The 4.0-litre V8 biturbo diesel engine churns 422PS of power
The V8 diesel makes the Panamera the fastest luxury diesel sedan in the world, at least that is what Porsche claims. Previously the Panamera was only available with a 6-cylinder diesel, but the V8 diesel is now an entirely new development replacing the older V6. It is also the most powerful production diesel to be fitted by Porsche in any of their cars to date. 422 horsepower with 850Nm of torque gives it almost the same abilities as the V8 petrol. 285kmph and a 0-100kmph time of just 4.5 seconds emphasizes the fastest diesel sedan tag.
The diesel too lays heavy emphasis on its pair of turbochargers. It uses a sequential operation where only one turbocharger operates from as low as 1000rpm engaging maximum torque. The second turbocharger only comes into play at higher speeds realising the full power potential of the engine. This system is unique to the diesel. Both turbochargers employ variable geometry turbines. Variable valve timing on the intake and exhaust side plays a critical role in the sequential turbocharging process.
The new 3-litre V6 petrol generates 440PS of power
The smallest but by no means any less powerful engine in the Panamera range is the new 3-litre V6 petrol. Employing the same twin turbo configuration as the others allows it to generate 440 horsepower with 550Nm of max torque. That is 20hp and 30Nm more than its predecessor with a promise of 11 percent lesser fuel consumed. The torque curve is almost flat maxing out from as low as 1750rpm and staying steady till 5500rpm. This gives it phenomenal stats on paper, 0-100 in 4.4 seconds, 0-200kmph in 16.2 seconds and a top speed of 289kmph.
The turbochargers follow the same principles as that in the V8 and are also positioned in the same manner in between the 90 degree cylinder bank. There is one exception to the V8 however, the exhaust manifold is also included in this configuration, its positioned inside the Vee to save weight. The sand casted crankcase in addition is made of lightweight aluminium alloy and overall weighs 14 kilos less than its predecessor.
This V6 also employs a variable timing on the intake valves.
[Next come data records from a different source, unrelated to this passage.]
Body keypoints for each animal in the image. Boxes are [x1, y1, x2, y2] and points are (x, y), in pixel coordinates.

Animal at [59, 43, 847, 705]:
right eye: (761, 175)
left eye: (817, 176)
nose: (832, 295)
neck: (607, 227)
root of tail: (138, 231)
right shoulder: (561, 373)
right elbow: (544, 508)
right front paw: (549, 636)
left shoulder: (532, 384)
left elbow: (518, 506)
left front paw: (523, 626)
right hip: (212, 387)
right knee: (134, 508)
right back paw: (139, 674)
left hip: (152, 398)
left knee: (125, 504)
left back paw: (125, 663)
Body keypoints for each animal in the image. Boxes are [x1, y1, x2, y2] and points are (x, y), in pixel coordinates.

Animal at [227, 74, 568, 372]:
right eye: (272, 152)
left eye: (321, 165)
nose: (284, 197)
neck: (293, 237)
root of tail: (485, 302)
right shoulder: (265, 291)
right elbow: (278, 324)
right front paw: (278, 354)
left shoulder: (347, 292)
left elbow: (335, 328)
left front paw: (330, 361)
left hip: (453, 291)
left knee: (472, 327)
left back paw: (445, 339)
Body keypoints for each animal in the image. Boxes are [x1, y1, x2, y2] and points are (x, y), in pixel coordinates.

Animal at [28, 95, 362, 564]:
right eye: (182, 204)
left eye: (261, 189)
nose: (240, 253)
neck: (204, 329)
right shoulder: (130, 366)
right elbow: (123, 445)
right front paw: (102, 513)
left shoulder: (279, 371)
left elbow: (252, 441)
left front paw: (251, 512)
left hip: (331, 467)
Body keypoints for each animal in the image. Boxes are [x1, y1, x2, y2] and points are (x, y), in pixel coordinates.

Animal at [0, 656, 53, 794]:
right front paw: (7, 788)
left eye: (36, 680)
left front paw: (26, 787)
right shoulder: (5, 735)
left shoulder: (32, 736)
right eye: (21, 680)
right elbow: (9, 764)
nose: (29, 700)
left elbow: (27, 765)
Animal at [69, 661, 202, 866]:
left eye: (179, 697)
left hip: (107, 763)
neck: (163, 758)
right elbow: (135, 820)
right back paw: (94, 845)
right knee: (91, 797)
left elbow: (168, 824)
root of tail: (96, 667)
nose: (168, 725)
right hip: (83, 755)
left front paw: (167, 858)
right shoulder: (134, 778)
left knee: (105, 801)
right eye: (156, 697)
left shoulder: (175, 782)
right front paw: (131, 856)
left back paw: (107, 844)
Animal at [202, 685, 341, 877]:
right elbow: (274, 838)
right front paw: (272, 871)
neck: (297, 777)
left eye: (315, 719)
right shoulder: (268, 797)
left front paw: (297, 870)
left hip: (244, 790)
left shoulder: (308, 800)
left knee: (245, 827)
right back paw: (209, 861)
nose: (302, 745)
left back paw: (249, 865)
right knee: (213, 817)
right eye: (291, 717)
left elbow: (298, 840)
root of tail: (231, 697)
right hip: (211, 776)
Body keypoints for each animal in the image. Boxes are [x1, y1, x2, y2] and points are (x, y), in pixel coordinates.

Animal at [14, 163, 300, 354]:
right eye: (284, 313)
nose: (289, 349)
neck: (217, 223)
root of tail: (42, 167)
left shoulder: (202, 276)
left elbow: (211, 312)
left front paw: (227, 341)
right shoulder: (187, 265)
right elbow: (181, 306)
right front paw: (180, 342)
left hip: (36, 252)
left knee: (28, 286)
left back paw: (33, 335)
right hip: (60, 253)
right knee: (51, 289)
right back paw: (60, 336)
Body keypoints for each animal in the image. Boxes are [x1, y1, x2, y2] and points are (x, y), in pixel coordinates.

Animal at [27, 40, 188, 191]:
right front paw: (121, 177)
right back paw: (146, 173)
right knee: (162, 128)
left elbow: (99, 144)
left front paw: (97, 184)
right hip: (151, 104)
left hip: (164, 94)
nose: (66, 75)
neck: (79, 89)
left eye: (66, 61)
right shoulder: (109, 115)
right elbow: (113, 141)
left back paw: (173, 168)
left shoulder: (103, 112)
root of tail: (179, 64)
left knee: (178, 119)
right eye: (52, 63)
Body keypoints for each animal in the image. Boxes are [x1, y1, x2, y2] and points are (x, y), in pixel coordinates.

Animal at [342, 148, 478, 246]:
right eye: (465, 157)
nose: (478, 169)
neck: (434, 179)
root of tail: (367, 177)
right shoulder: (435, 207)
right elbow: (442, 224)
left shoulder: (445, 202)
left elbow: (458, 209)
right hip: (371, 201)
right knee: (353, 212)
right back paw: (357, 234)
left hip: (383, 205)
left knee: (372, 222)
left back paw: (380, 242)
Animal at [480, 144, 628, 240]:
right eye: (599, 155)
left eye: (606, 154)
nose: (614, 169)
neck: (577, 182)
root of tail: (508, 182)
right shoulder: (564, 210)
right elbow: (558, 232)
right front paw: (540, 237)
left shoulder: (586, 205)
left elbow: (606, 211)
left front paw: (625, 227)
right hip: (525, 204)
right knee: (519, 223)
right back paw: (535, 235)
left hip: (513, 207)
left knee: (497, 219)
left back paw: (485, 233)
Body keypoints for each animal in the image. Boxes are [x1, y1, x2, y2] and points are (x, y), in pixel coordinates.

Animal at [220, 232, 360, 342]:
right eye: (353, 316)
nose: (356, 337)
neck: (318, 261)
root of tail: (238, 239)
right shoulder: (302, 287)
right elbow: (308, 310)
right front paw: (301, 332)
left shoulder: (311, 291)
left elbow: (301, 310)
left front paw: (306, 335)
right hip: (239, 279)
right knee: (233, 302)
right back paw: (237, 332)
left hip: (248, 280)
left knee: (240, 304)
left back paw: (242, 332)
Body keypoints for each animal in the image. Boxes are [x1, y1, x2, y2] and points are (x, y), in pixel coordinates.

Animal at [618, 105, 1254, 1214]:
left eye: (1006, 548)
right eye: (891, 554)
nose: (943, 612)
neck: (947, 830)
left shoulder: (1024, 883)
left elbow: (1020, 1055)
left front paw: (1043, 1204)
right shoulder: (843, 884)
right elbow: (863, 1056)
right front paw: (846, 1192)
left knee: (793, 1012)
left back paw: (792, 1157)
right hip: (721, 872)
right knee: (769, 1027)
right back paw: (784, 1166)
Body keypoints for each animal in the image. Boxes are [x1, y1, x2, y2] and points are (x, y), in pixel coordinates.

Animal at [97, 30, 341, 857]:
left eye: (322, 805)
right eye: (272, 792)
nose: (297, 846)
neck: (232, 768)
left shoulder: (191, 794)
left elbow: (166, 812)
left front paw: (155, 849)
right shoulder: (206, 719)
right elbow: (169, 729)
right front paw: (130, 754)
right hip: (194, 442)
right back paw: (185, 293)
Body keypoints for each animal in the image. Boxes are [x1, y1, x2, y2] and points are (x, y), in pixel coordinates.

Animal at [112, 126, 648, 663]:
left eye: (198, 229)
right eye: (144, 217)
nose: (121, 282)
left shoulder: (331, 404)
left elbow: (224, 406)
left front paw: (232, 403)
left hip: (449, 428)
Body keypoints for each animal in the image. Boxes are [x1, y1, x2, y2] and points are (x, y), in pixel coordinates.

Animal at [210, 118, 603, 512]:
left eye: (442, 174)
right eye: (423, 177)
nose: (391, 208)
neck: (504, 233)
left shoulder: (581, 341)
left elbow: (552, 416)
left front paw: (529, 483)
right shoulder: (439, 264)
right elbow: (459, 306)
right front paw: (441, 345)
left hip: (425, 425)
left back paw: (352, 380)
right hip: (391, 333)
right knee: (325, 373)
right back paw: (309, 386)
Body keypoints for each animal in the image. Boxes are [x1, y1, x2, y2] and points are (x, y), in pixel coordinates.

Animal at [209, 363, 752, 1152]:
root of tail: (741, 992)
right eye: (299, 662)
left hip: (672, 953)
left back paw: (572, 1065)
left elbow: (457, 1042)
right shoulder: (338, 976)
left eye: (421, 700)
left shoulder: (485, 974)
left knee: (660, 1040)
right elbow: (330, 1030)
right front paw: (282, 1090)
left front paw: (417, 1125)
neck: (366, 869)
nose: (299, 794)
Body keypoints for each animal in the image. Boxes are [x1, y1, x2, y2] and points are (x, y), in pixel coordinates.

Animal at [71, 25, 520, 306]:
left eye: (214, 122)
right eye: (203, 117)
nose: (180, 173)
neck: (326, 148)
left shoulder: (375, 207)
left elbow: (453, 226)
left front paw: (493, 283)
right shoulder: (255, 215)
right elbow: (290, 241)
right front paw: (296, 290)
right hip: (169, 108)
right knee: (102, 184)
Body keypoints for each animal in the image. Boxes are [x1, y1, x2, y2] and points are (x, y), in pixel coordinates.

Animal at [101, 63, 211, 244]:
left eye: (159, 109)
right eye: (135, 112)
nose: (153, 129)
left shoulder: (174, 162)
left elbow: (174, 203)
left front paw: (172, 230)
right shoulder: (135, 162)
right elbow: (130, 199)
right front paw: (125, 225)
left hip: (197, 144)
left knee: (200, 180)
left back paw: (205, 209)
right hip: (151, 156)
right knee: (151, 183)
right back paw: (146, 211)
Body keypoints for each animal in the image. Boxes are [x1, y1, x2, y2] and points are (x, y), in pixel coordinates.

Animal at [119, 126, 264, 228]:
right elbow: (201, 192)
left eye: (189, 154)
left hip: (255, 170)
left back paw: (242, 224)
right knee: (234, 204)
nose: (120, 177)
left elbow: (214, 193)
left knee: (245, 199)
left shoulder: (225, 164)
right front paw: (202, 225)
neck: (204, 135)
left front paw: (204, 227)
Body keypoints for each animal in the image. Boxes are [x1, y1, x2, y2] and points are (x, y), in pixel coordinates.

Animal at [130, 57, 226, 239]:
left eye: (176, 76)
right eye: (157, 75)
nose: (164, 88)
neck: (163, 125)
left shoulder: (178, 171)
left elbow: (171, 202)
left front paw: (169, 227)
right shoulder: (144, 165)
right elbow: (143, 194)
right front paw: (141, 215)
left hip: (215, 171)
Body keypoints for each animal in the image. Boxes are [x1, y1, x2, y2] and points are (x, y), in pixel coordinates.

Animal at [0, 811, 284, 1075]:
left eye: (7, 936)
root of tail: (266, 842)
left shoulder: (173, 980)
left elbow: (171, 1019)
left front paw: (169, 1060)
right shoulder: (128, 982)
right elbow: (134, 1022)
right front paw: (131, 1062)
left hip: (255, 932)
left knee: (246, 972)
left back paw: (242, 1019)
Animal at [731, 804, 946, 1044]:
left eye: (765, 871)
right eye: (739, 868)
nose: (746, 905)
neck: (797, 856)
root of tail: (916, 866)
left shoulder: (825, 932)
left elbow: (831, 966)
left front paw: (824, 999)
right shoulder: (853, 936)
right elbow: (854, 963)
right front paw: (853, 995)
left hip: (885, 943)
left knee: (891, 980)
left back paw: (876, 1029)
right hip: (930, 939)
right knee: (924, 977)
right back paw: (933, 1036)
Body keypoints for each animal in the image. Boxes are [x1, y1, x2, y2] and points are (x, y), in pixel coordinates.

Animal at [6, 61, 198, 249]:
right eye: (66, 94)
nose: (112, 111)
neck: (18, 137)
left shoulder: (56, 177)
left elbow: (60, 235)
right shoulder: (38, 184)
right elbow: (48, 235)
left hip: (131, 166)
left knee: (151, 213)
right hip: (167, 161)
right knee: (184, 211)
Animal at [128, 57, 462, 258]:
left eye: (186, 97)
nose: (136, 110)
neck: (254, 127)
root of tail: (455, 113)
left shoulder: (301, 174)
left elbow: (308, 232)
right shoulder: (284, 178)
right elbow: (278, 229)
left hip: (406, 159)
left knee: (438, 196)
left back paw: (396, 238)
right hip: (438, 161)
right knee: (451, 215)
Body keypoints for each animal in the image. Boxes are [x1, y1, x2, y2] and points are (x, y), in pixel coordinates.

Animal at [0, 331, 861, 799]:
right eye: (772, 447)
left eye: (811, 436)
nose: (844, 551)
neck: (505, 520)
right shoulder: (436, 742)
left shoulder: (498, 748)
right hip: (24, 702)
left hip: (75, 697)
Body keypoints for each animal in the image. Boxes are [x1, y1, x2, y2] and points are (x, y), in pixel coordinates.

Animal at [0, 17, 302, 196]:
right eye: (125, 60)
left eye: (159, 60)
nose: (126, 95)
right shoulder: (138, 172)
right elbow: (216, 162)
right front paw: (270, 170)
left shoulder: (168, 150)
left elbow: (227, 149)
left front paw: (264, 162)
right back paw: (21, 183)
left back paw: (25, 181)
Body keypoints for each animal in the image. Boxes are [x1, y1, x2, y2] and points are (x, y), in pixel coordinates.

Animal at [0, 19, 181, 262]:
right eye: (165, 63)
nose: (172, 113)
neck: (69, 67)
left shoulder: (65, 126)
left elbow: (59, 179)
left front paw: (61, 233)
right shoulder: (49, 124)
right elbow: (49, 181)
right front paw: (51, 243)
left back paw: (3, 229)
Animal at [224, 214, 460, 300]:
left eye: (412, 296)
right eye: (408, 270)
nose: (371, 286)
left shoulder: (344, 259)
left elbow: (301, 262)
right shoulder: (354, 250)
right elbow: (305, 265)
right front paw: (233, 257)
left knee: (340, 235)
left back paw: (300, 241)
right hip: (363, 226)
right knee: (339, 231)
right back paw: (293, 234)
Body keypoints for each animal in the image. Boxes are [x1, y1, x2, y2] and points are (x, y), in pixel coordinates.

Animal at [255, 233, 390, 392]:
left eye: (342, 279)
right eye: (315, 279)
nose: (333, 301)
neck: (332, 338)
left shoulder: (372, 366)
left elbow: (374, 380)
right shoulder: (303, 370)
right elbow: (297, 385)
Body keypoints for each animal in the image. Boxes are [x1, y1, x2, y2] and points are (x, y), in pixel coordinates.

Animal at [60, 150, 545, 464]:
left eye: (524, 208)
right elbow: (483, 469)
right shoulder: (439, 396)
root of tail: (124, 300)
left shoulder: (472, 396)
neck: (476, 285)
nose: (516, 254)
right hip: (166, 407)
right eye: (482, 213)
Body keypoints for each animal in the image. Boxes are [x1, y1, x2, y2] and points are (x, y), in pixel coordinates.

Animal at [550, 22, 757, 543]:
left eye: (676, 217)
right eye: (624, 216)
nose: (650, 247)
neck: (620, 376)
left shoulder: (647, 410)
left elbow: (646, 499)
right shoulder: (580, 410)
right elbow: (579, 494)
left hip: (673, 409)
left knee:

It also feature VarioCam Plus, a system that allows the intake and exhaust camshafts to be adjusted and the switching of the valve stroke of the intake camshafts.
Each of these engines elevate the Panamera into a whole new ballgame. A unique part of the development program with these new engines was to give them the flexibility to adapt to being hybridized in the near future. Hence these engines are all modular, aiming to achieve low emissions, high fuel efficiency without compromising power and performance.